Version comparison data:

┏━━

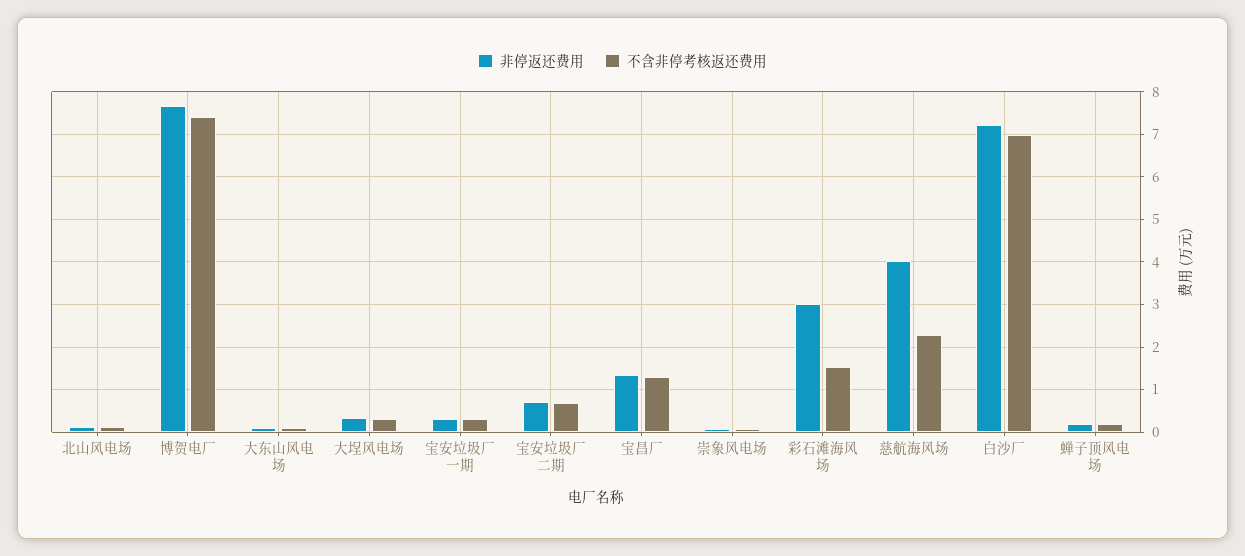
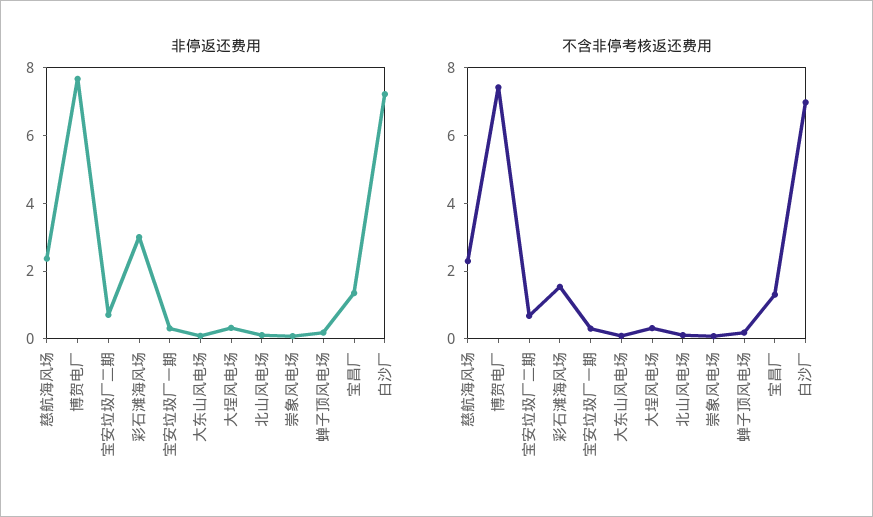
  {
    "非停返还费用": {
      "北山风电场": 0.2,
      "博贺电厂": 7.6,
      "大东山风电场": 0,
      "大埕风电场": 0.4,
      "宝安垃圾厂一期": 0.4,
      "宝安垃圾厂二期": 0.8,
      "宝昌厂": 1.4,
      "崇象风电场": 0,
      "彩石滩海风场": 3,
-     "慈航海风场": 4,
+     "慈航海风场": 2.5,
      "白沙厂": 7.2,
      "蝉子顶风电场": 0.2
    },
    "不含非停考核返还费用": {
      "北山风电场": 0.2,
      "博贺电厂": 7.4,
      "大东山风电场": 0,
      "大埕风电场": 0.4,
      "宝安垃圾厂一期": 0.4,
      "宝安垃圾厂二期": 0.6,
      "宝昌厂": 1.4,
      "崇象风电场": 0,
      "彩石滩海风场": 1.6,
      "慈航海风场": 2.2,
      "白沙厂": 7,
      "蝉子顶风电场": 0.2
    }
  }

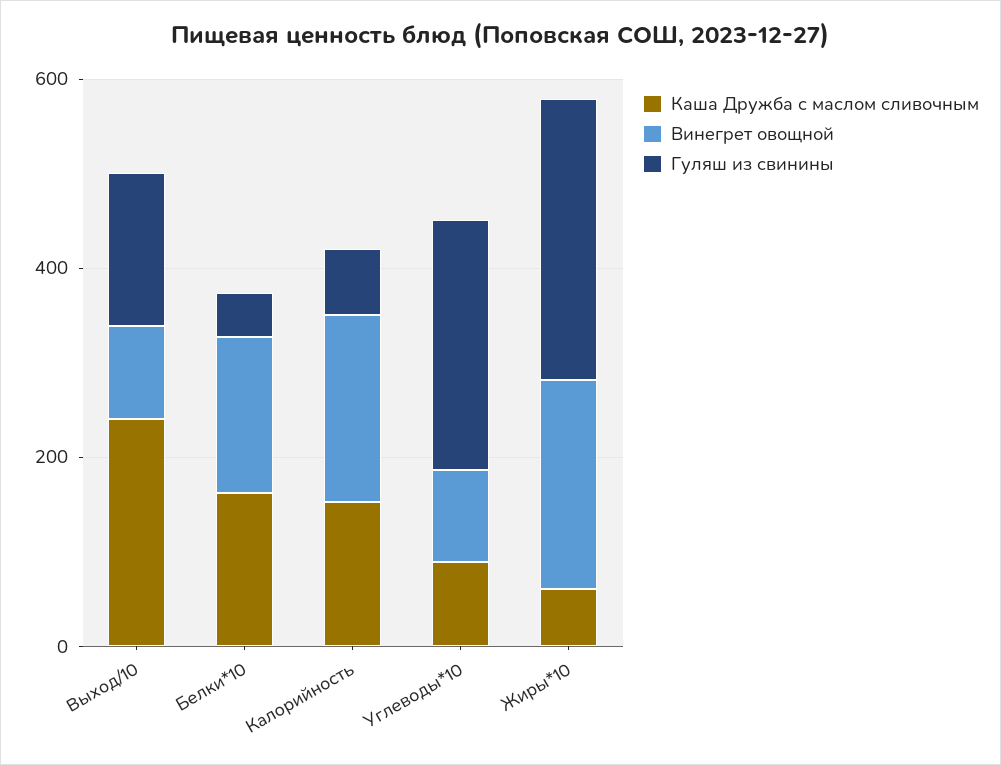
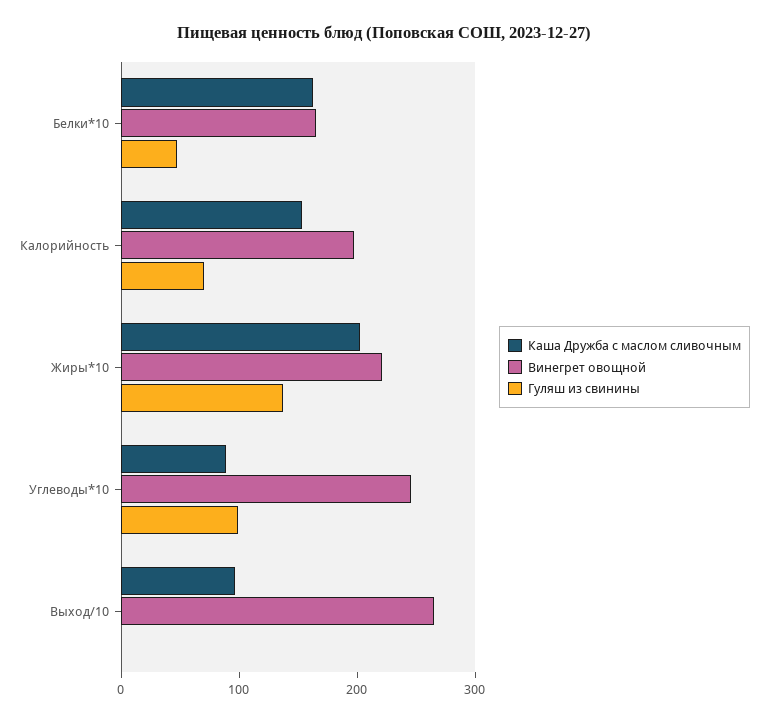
  {
    "Каша Дружба с маслом сливочным": {
-     "Выход/10": 250,
+     "Выход/10": 100,
      "Белки*10": 160,
      "Калорийность": 160,
      "Углеводы*10": 80,
-     "Жиры*10": 50
+     "Жиры*10": 200
    },
    "Винегрет овощной": {
-     "Выход/10": 100,
+     "Выход/10": 260,
      "Белки*10": 160,
      "Калорийность": 200,
-     "Углеводы*10": 100,
+     "Углеводы*10": 240,
      "Жиры*10": 220
    },
    "Гуляш из свинины": {
-     "Выход/10": 150,
+     "Выход/10": 0,
      "Белки*10": 40,
      "Калорийность": 60,
-     "Углеводы*10": 250,
+     "Углеводы*10": 100,
-     "Жиры*10": 300
+     "Жиры*10": 140
    }
  }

┗━━

What you should do: With the images left out, set down every entry exactly.

Response for this exercise:
  {
    "非停返还费用": {
      "北山风电场": 0.2,
      "博贺电厂": 7.6,
      "大东山风电场": 0,
      "大埕风电场": 0.4,
      "宝安垃圾厂一期": 0.4,
      "宝安垃圾厂二期": 0.8,
      "宝昌厂": 1.4,
      "崇象风电场": 0,
      "彩石滩海风场": 3,
-     "慈航海风场": 4,
+     "慈航海风场": 2.5,
      "白沙厂": 7.2,
      "蝉子顶风电场": 0.2
    },
    "不含非停考核返还费用": {
      "北山风电场": 0.2,
      "博贺电厂": 7.4,
      "大东山风电场": 0,
      "大埕风电场": 0.4,
      "宝安垃圾厂一期": 0.4,
      "宝安垃圾厂二期": 0.6,
      "宝昌厂": 1.4,
      "崇象风电场": 0,
      "彩石滩海风场": 1.6,
      "慈航海风场": 2.2,
      "白沙厂": 7,
      "蝉子顶风电场": 0.2
    }
  }

  {
    "Каша Дружба с маслом сливочным": {
-     "Выход/10": 250,
+     "Выход/10": 100,
      "Белки*10": 160,
      "Калорийность": 160,
      "Углеводы*10": 80,
-     "Жиры*10": 50
+     "Жиры*10": 200
    },
    "Винегрет овощной": {
-     "Выход/10": 100,
+     "Выход/10": 260,
      "Белки*10": 160,
      "Калорийность": 200,
-     "Углеводы*10": 100,
+     "Углеводы*10": 240,
      "Жиры*10": 220
    },
    "Гуляш из свинины": {
-     "Выход/10": 150,
+     "Выход/10": 0,
      "Белки*10": 40,
      "Калорийность": 60,
-     "Углеводы*10": 250,
+     "Углеводы*10": 100,
-     "Жиры*10": 300
+     "Жиры*10": 140
    }
  }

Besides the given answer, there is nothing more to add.